This article has not been peer reviewed.

Deposited research article

Universality in large-scale structure of complete genomes

Li-Ching Hsieh1,2, Ta-Yuan Chen1, Chang-Heng Chang1, Wen-Lang Fan1 and Hoong-Chien Lee1,2,3*

Author Affiliations

1 Department of Physics, National Central University, Chungli, Taiwan 320

2 Department of Life Sciences, National Central University, Chungli, Taiwan 320.

3 Center for Complex Systems, National Central University, Chungli, Taiwan 320

For all author emails, please log on.

Genome Biology 2004, 5:P7 doi:10.1186/gb-2004-5-3-p7


This is the first version of this article to be made available publicly.

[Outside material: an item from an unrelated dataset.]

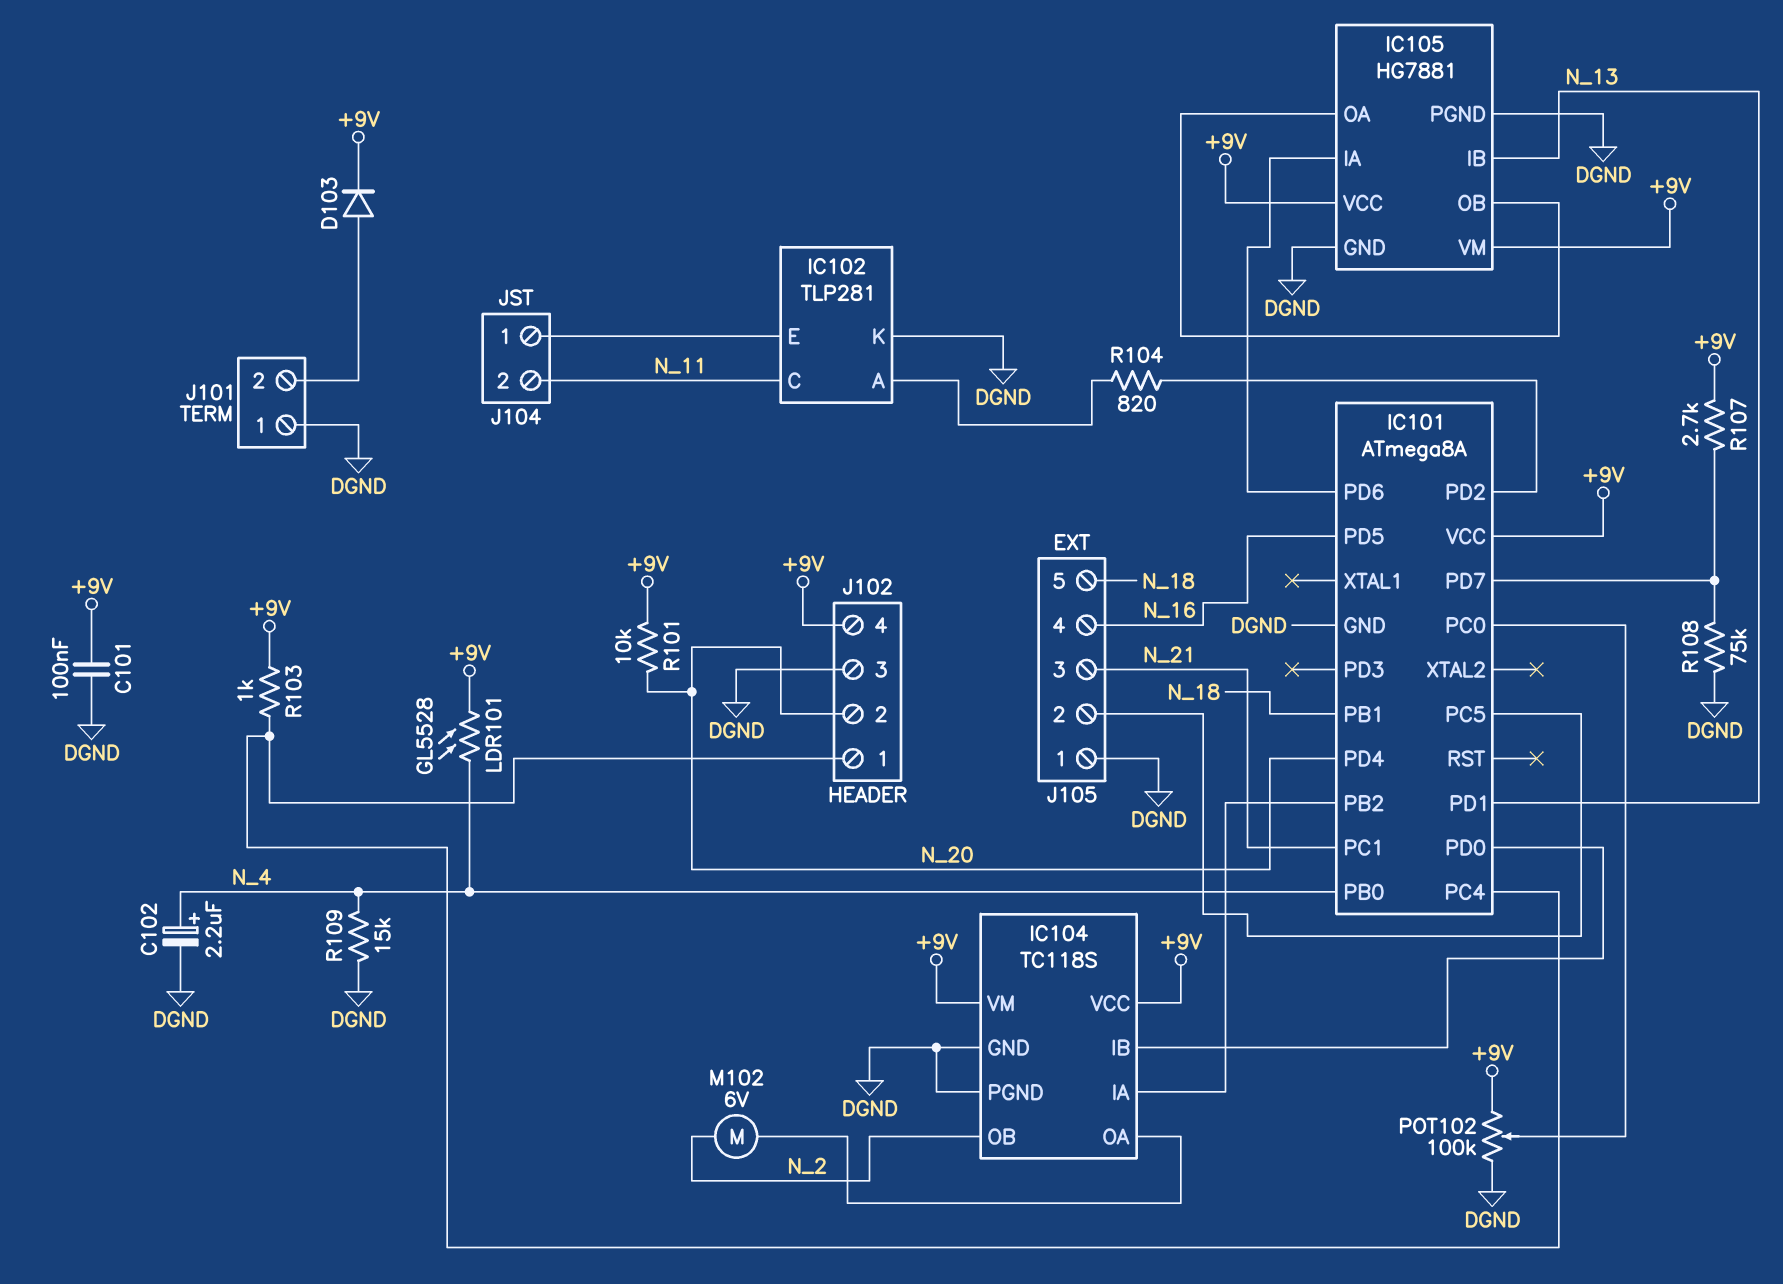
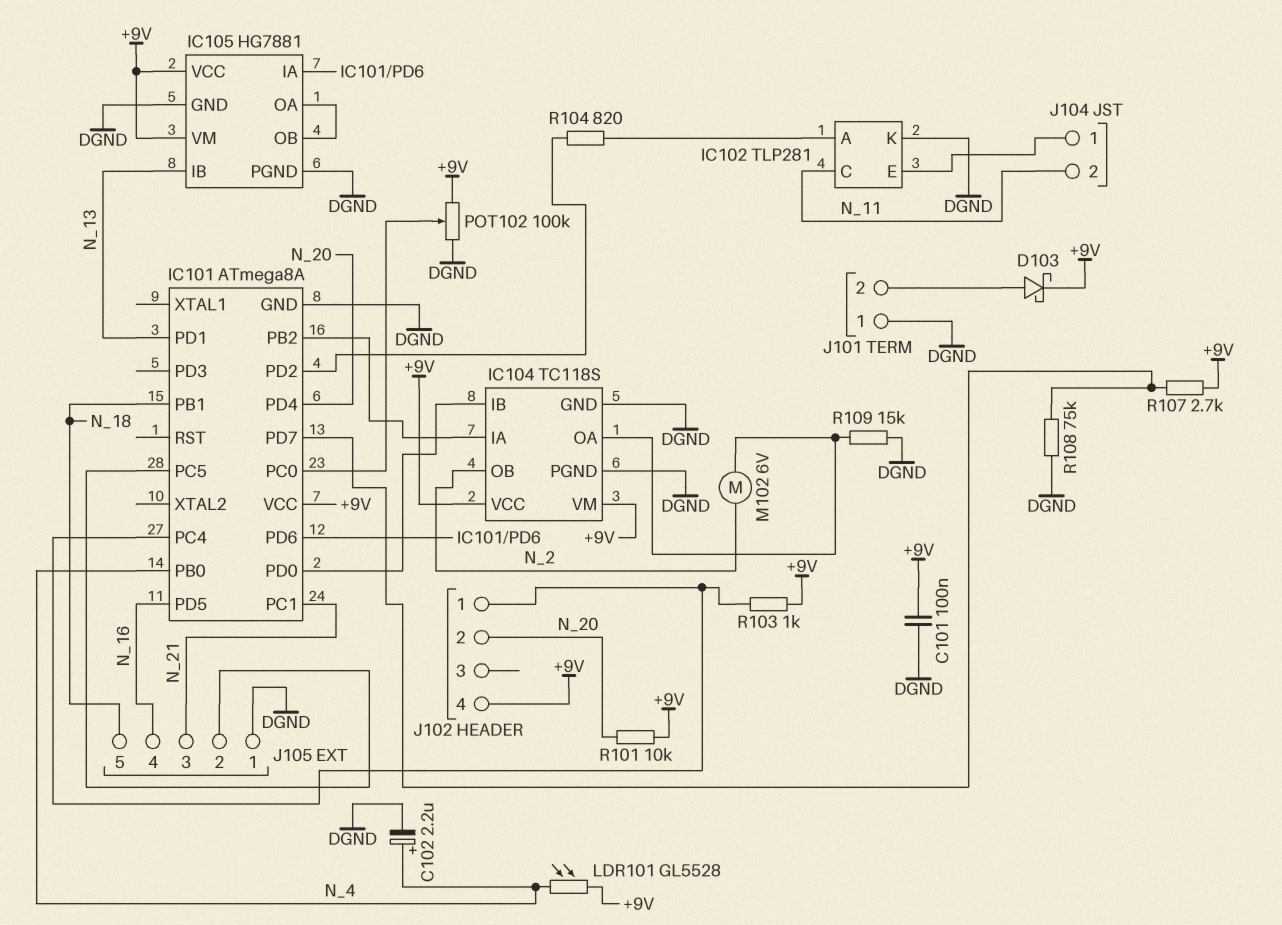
D103: diode (A J101/2, K +9V) -> schottky (A J101/2, K +9V)
J102 pin 3: DGND -> none
R109: 15k (DGND, N_4) -> 15k (DGND, IC104/OA)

Published: 28 January 2004

Abstract

The abundance of duplications in genomes in the form of paralogs, pseudogenes and a variety of repeats suggests that genomes may have used duplications as one mode for their growth. However a systematic knowledge on all possible duplications in whole genomes is still lacking. This paper reports the results of a detailed study of occurrence frequencies of short oligonucleotides in all extant complete genomes. We found a systematic pattern of repeats of short oligonucleotides that places all the complete genomes except Plasmodium in a single universality class expressed by an extremely simple formula. Our analysis of the data combined with computer simulation of genome growth models suggest a simple coarse-grain representation of genome growth: the ancestors of the genomes began to grow when they were no greater than 300 b in length via a mechanism whose main components were neutral stochastic segmental replicative translocations and random small mutations.